The recycling features technique computes features once and uses them later rather than computing deep features of the neural network repetitively. The intuition behind this is that the deep features remain relatively stationary over time while shallow features contain the temporally varying information. Recycling features is applicable to any video neural network architectures, including segmentation, optical flow, classification, and more. On a semantic segmentation example, we saw a 78% reduction in computation and a 65% reduction in latency by using feature recycling. In addition, we saw a dramatic reduction in memory traffic, which significantly saves power.
Making early decisions to reduce computation
Making early decisions attempts to make easy decisions early by dynamically changing the network architecture per input frame. Early decisions, in essence, allow us to skip computation that is unnecessary for maintaining accuracy. Early exiting and frame exiting are two techniques that take advantage of making early decisions.
Early exiting exploits the fact that not all input examples require models of the same complexity to maintain accuracy. For complex input examples, very large models that are usually compute-intensive are needed to classify correctly. However, for simple input examples, very small and compact models can achieve very high accuracies, while only failing for complex examples. To take advantage of this, our neural network should be composed of a cascade of classifiers throughout the network. To make the early exit decision, we gate based on temporal agreement and frame complexity. Early exiting reduces compute while maintaining accuracy. For an object classifying example, exiting at the earliest possible neural network layer resulted in a 2.5X reduction in computations while maintaining accuracy.
Frame exiting uses a similar gating concept but attempts to skip computations on an entire input frame by making early decisions. For action recognition tasks, frame exiting not only reduces compute but also improves the accuracy of the model. By adding gates to the neural network architecture, deeper layers concentrate on the difficult decisions while earlier layers solve all the easy issues.
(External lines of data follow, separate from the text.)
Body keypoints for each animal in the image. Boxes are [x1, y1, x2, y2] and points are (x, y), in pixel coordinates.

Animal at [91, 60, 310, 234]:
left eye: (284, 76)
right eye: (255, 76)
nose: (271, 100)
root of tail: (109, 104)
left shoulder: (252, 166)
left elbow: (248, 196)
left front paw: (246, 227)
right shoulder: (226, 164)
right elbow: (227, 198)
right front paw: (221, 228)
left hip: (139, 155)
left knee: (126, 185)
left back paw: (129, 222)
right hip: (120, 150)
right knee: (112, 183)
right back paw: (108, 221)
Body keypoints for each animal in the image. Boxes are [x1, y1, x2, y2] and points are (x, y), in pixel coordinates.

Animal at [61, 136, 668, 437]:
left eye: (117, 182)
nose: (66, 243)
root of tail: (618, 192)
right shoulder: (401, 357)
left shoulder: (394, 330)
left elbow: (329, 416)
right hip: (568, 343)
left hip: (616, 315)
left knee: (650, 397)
This gating method also allows us to train models that tradeoff between accuracy and efficiency, allowing AI developers to customize the model for the use case requirements.
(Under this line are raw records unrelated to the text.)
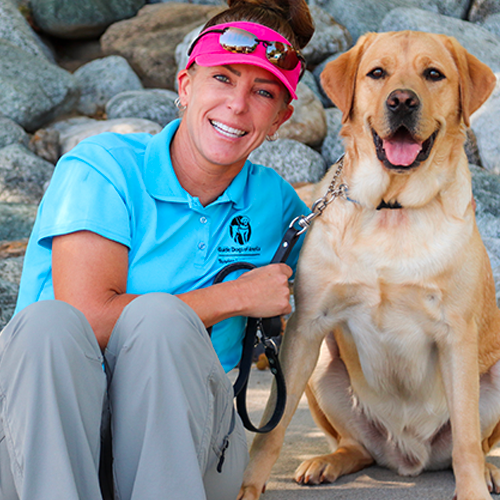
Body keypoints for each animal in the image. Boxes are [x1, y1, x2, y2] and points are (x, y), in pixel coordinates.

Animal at [238, 30, 500, 500]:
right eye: (377, 73)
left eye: (433, 74)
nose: (402, 101)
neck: (391, 206)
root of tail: (407, 460)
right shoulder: (305, 327)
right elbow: (271, 429)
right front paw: (247, 488)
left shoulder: (456, 334)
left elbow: (468, 442)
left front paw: (473, 490)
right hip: (322, 363)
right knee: (355, 446)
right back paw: (328, 461)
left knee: (474, 444)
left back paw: (490, 472)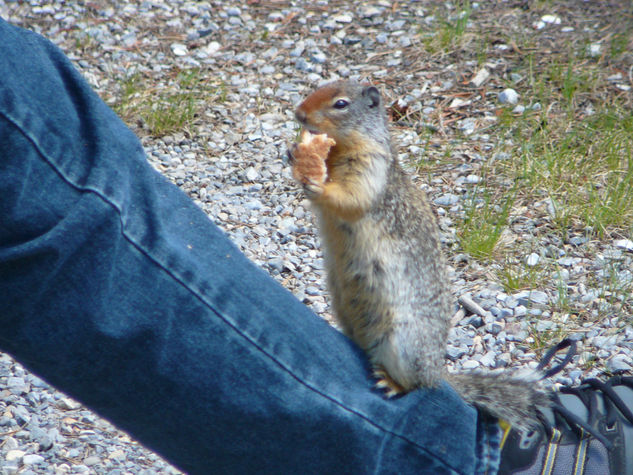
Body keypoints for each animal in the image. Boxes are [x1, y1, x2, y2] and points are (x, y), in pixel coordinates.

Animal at [286, 81, 548, 432]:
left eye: (340, 103)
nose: (299, 113)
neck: (340, 149)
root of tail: (438, 371)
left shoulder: (370, 168)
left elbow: (351, 198)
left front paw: (317, 184)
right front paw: (294, 154)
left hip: (404, 345)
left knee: (418, 386)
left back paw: (392, 384)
Looking beyond efficient video perception
Looking forward, our future research in video perception will look to advance existing efficiency techniques I discussed above while also developing new conditional compute solutions. We are bringing personalized processing, multi-task learning, sparse convolutions, unsupervised and semi-supervised approaches, quantization-aware training, and platform optimizations into our designs. In addition, our perception research is much broader than video. Besides video, we are driving high-impact machine learning and computer vision research efforts and inventing technology enablers in several areas of perception, from 3D and RF sensing to personalization and biometrics. We are focused on enabling advanced use cases for important applications, including XR, camera, mobile, autonomous driving, IOT, and much more. I look forward to a future with much more perceptive devices that enhance our everyday lives.